Conspicuously absent from Irwin’s reckoning of Ruppert’s chronic expenditures is the word “charity.” That was the real Jacob Ruppert, the man who spent $3.5 million on a skyscraper in 1932 at the same time that he bullied Babe Ruth into taking a $23,000 pay cut because an accountant figured out that the Yankees lost $4,703.04 on paper that year. That was the spoiled rich kid who grew into a cold-hearted dilettante who spent $5,000 a year just to feed one species in his menagerie at the same time he told the press (regarding Lou Gehrig), “I can understand how a man and his club can be a few thousand dollars apart, but when a player asks $19,000 a year more than he received the previous season, that is another matter. . . .I’ve taken a definite stand on this matter, and I’m ready to put a ball club on the field this Spring no matter what happens.”
Don’t tell me that he shouldn’t be criticized in this regard because he paid Ruth more than any player before him had been paid, or that in his final season of ownership he paid Gehrig more than anyone else was making at the time [albeit less than half of what Ruth ever made], or that ballplayers made more money, even from Ruppert, than they would have made in the general work-force. Don’t tell me it was his money and his right to do what he wanted to do with it. The numbers aren’t the point; the important thing was the man’s philosophy and style. The laws of baseball permitted him to treat his employees as chattel, and that suited him just fine. He didn’t even call Babe Ruth “Babe” until he was on his deathbed. Before that Ruth was simply “George,” another peon on the payroll, a pest who needed to be put in his place because Ruppert endorsed General Manager Ed Barrow’s disapproval of Ruth’s profligate lifestyle and determined to support it financially as little as possible. Talk about the pot calling the kettle black!

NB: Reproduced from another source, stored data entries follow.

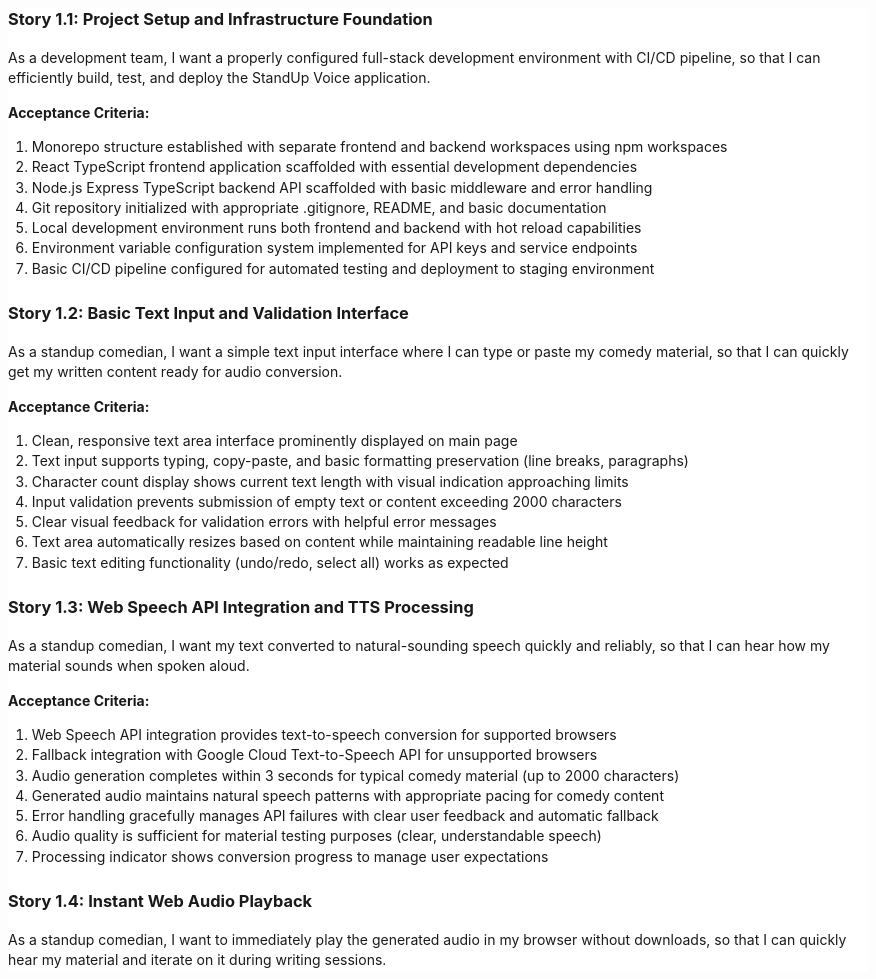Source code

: ### Story 1.1: Project Setup and Infrastructure Foundation

As a development team,
I want a properly configured full-stack development environment with CI/CD pipeline,
so that I can efficiently build, test, and deploy the StandUp Voice application.

**Acceptance Criteria:**
1. Monorepo structure established with separate frontend and backend workspaces using npm workspaces
2. React TypeScript frontend application scaffolded with essential development dependencies
3. Node.js Express TypeScript backend API scaffolded with basic middleware and error handling
4. Git repository initialized with appropriate .gitignore, README, and basic documentation
5. Local development environment runs both frontend and backend with hot reload capabilities
6. Environment variable configuration system implemented for API keys and service endpoints
7. Basic CI/CD pipeline configured for automated testing and deployment to staging environment

### Story 1.2: Basic Text Input and Validation Interface

As a standup comedian,
I want a simple text input interface where I can type or paste my comedy material,
so that I can quickly get my written content ready for audio conversion.

**Acceptance Criteria:**
1. Clean, responsive text area interface prominently displayed on main page
2. Text input supports typing, copy-paste, and basic formatting preservation (line breaks, paragraphs)
3. Character count display shows current text length with visual indication approaching limits
4. Input validation prevents submission of empty text or content exceeding 2000 characters
5. Clear visual feedback for validation errors with helpful error messages
6. Text area automatically resizes based on content while maintaining readable line height
7. Basic text editing functionality (undo/redo, select all) works as expected

### Story 1.3: Web Speech API Integration and TTS Processing

As a standup comedian,
I want my text converted to natural-sounding speech quickly and reliably,
so that I can hear how my material sounds when spoken aloud.

**Acceptance Criteria:**
1. Web Speech API integration provides text-to-speech conversion for supported browsers
2. Fallback integration with Google Cloud Text-to-Speech API for unsupported browsers
3. Audio generation completes within 3 seconds for typical comedy material (up to 2000 characters)
4. Generated audio maintains natural speech patterns with appropriate pacing for comedy content
5. Error handling gracefully manages API failures with clear user feedback and automatic fallback
6. Audio quality is sufficient for material testing purposes (clear, understandable speech)
7. Processing indicator shows conversion progress to manage user expectations

### Story 1.4: Instant Web Audio Playback

As a standup comedian,
I want to immediately play the generated audio in my browser without downloads,
so that I can quickly hear my material and iterate on it during writing sessions.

So go ahead and put him in the Hall of Fame. They can have him, and he won’t be the first asshole to find a permanent haven in the hallowed halls of Cooperstown. But he might be the biggest, if my two cents’ worth stacks up against the squandered millions he was more willing to share with art dealers, animal breeders, and fly-by-night investors than with the baseball immortals who filled Yankee Stadium the last sixteen years of his life.